Efficacy and safety of PD-1/PD-L1 inhibitors in combination with chemotherapy or CAR-T cells for relapsed/refractory acute lymphoblastic leukemia: A multicenter phase ii trial.

[INTRODUCTION] Relapsed or refractory acute lymphoblastic leukemia (R/R ALL) remains a major therapeutic challenge with poor long-term survival outcomes. Although checkpoint inhibitors targeting PD-1/PD-L1 have shown efficacy in other hematologic malignancies, their role in ALL has not been fully defined. Combination strategies integrating PD-1/PD-L1 blockade with chemotherapy or CAR-T cells may enhance anti-leukemic responses and overcome immune resistance.

[METHODS] In this multicenter, open-label Phase II trial, 168 patients with R/R ALL were randomized to receive either FLAG chemotherapy plus nivolumab (Group A), CD19-directed CAR-T cells plus atezolizumab (Group B), or FLAG alone (Control). The primary endpoint was progression-free survival (PFS); secondary outcomes included overall survival (OS), MRD negativity, and safety. Immune profiling assessed biomarkers like PD-L1, TIM-3, CD25 + , and cytokines.
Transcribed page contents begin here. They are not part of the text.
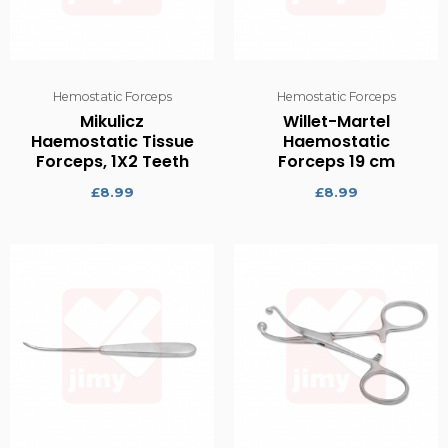
Hemostatic Forceps
Hemostatic Forceps
Mikulicz
Willet-Martel
Haemostatic Tissue
Haemostatic
Forceps, 1X2 Teeth
Forceps 19 cm
£
8.99
£
8.99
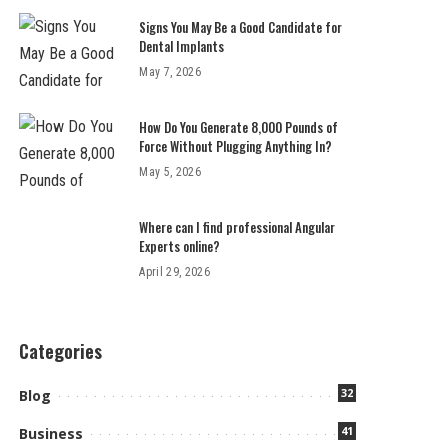
Signs You May Be a Good Candidate for
Dental Implants
May 7, 2026
How Do You Generate 8,000 Pounds of
Force Without Plugging Anything In?
May 5, 2026
Where can I find professional Angular
Experts online?
April 29, 2026
Categories
32
Blog
41
Business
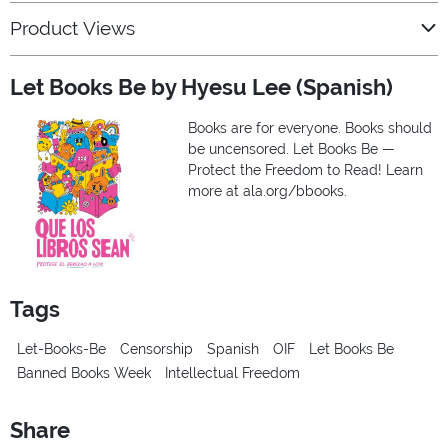
Product Views
Let Books Be by Hyesu Lee (Spanish)
Books are for everyone. Books should
be uncensored. Let Books Be —
Protect the Freedom to Read! Learn
more at ala.org/bbooks.
Tags
Let-Books-Be
Censorship
Spanish
OIF
Let Books Be
Banned Books Week
Intellectual Freedom
Share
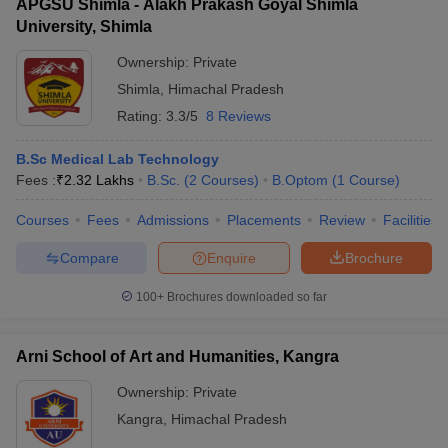
APGSU Shimla - Alakh Prakash Goyal Shimla
University, Shimla
Ownership:
Private
Shimla
,
Himachal Pradesh
Rating:
3.3/5
8 Reviews
B.Sc Medical Lab Technology
Fees :
₹
2.32 Lakhs
B.Sc.
(
2
Courses
)
B.Optom
(
1
Course
)
Courses
Fees
Admissions
Placements
Review
Facilities
Compare
Enquire
Brochure
100+
Brochures downloaded so far
Arni School of Art and Humanities, Kangra
Ownership:
Private
Kangra
,
Himachal Pradesh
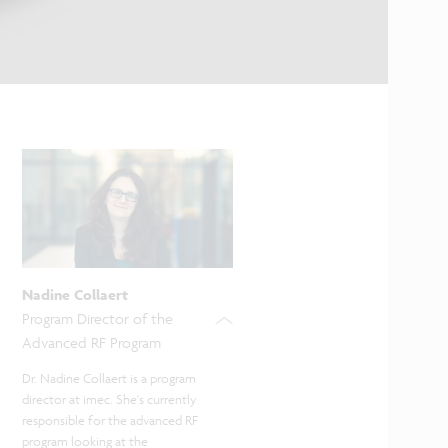
Nadine Collaert
Program Director of the
Advanced RF Program
Dr. Nadine Collaert is a program
director at imec. She's currently
responsible for the advanced RF
program looking at the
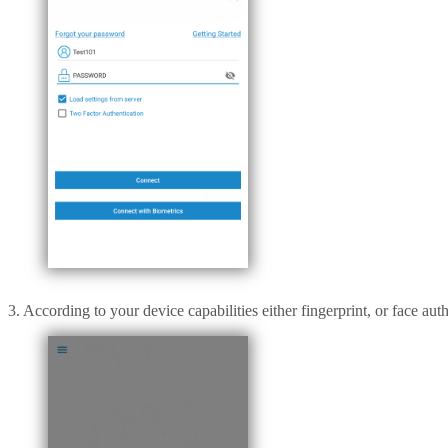
3. According to your device capabilities either fingerprint, or face aut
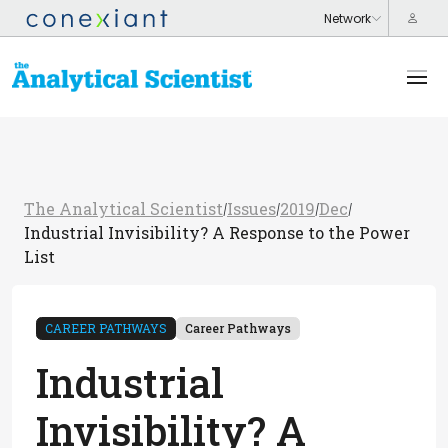
The Analytical Scientist
Issues
2019
Dec
/
/
/
/
Industrial Invisibility? A Response to the Power
List
CAREER PATHWAYS
Career Pathways
Industrial
Invisibility? A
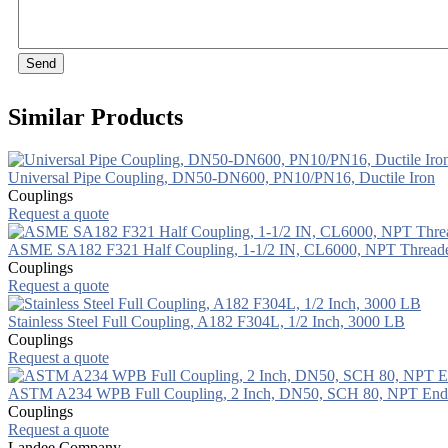
Send
Similar Products
Universal Pipe Coupling, DN50-DN600, PN10/PN16, Ductile Iron
Couplings
Request a quote
ASME SA182 F321 Half Coupling, 1-1/2 IN, CL6000, NPT Thread
Couplings
Request a quote
Stainless Steel Full Coupling, A182 F304L, 1/2 Inch, 3000 LB
Couplings
Request a quote
ASTM A234 WPB Full Coupling, 2 Inch, DN50, SCH 80, NPT End
Couplings
Request a quote
Landee Company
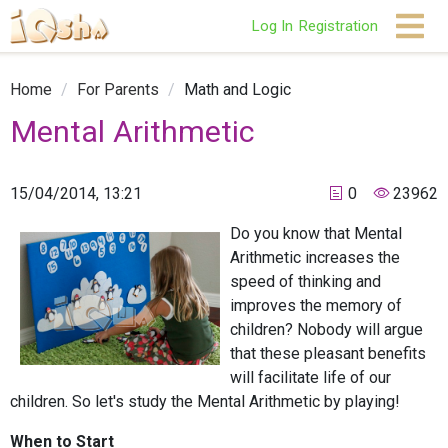
Log In
Registration
Home
/
For Parents
/
Math and Logic
Mental Arithmetic
15/04/2014, 13:21
0
23962
Do you know that Mental
Arithmetic increases the
speed of thinking and
improves the memory of
children? Nobody will argue
that these pleasant benefits
will facilitate life of our
children. So let's study the Mental Arithmetic by playing!
When to Start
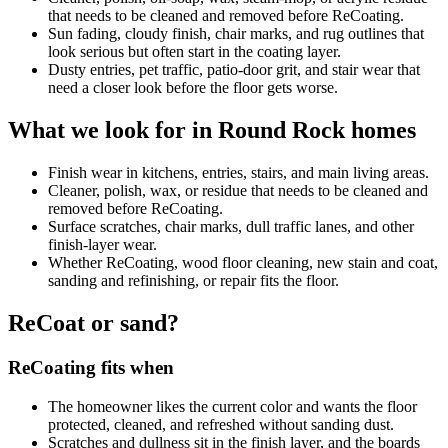
that needs to be cleaned and removed before ReCoating.
Sun fading, cloudy finish, chair marks, and rug outlines that
look serious but often start in the coating layer.
Dusty entries, pet traffic, patio-door grit, and stair wear that
need a closer look before the floor gets worse.
What we look for in Round Rock homes
Finish wear in kitchens, entries, stairs, and main living areas.
Cleaner, polish, wax, or residue that needs to be cleaned and
removed before ReCoating.
Surface scratches, chair marks, dull traffic lanes, and other
finish-layer wear.
Whether ReCoating, wood floor cleaning, new stain and coat,
sanding and refinishing, or repair fits the floor.
ReCoat or sand?
ReCoating fits when
The homeowner likes the current color and wants the floor
protected, cleaned, and refreshed without sanding dust.
Scratches and dullness sit in the finish layer, and the boards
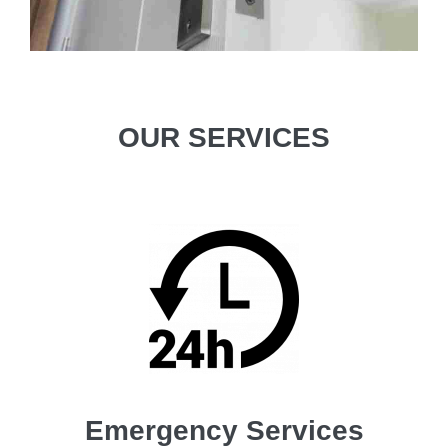
OUR SERVICES
Emergency Services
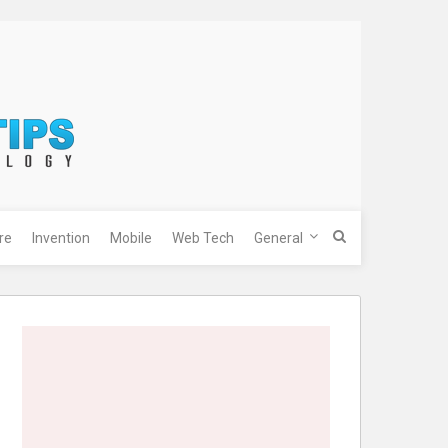
re
Invention
Mobile
Web Tech
General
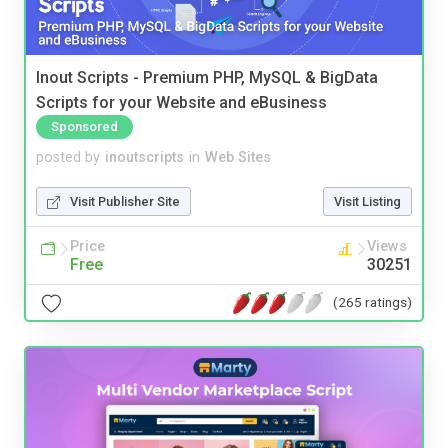
Inout Scripts - Premium PHP, MySQL & BigData
Scripts for your Website and eBusiness
Sponsored
posted by
inoutscripts
in
Web Sites
Visit Publisher Site
Visit Listing
Price
Views
Free
30251
(265 ratings)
[RESULTS] MRD negativity rates were significantly higher in experimental arms compared to control (Group A: 19.5 %; Group B: 27.8 %; Control: 3 %; p < 0.001). Median PFS was 7.7 months in Group A, 11.7 months in Group B, and 4.1 months in the control group (p < 0.001). Median OS was 10.75, 13.5, and 5.65 months, respectively (p < 0.001). Higher baseline PD-L1 expression was independently associated with improved survival (HR 0.90 per 10 % increase; p = 0.002). The addition of checkpoint inhibitors did not significantly increase severe toxicities, and infection rates were lower in experimental groups compared to control. The swimmer plot analysis demonstrated prolonged remission in MRD-negative patients.

[CONCLUSION] Adding PD-1 or PD-L1 blockade to either chemotherapy or CAR-T therapy improved clinical outcomes without excess toxicity in R/R ALL.